## Aim of the exercise
Copy each line below that has "למכירה".

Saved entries
————————

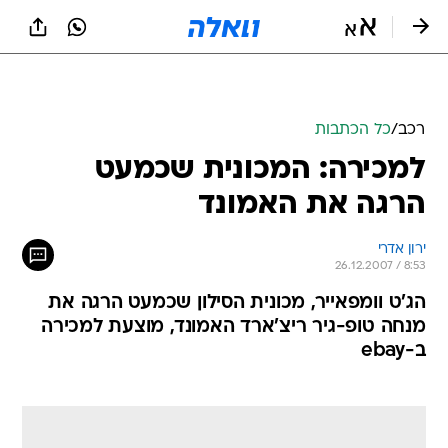
רכב
/
כל הכתבות
למכירה: המכונית שכמעט
הרגה את האמונד
ירון אדרי
26.12.2007 / 8:53
הג'ט וומפאייר, מכונית הסילון שכמעט הרגה את
מנחה טופ-גיר ריצ'ארד האמונד, מוצעת למכירה
ב-ebay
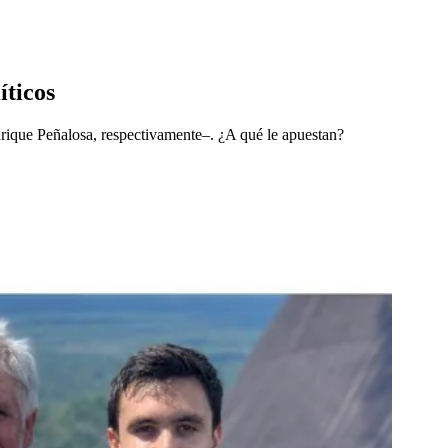
íticos
nrique Peñalosa, respectivamente–. ¿A qué le apuestan?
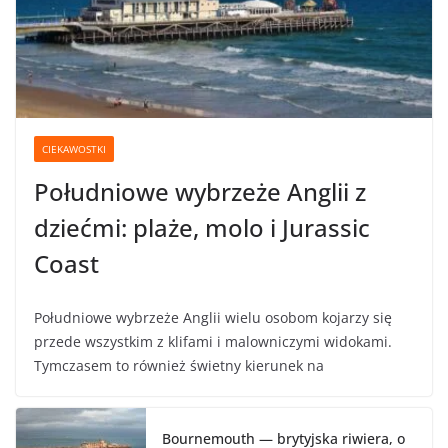
CIEKAWOSTKI
Południowe wybrzeże Anglii z
dziećmi: plaże, molo i Jurassic
Coast
Południowe wybrzeże Anglii wielu osobom kojarzy się
przede wszystkim z klifami i malowniczymi widokami.
Tymczasem to również świetny kierunek na
Bournemouth — brytyjska riwiera, o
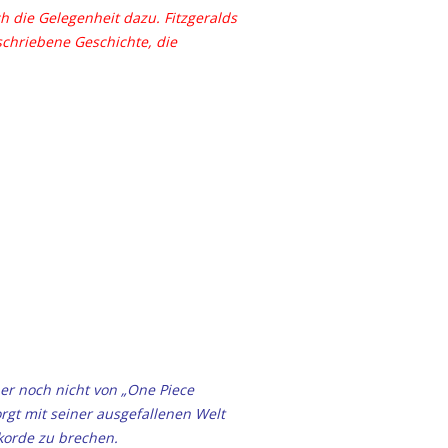
 die Gelegenheit dazu. Fitzgeralds
eschriebene Geschichte, die
her noch nicht
von „One Piece
rgt mit seiner ausgefallenen Welt
korde zu brechen.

————————

## Reply
למכירה: המכונית שכמעט
מנחה טופ-גיר ריצ'ארד האמונד, מוצעת למכירה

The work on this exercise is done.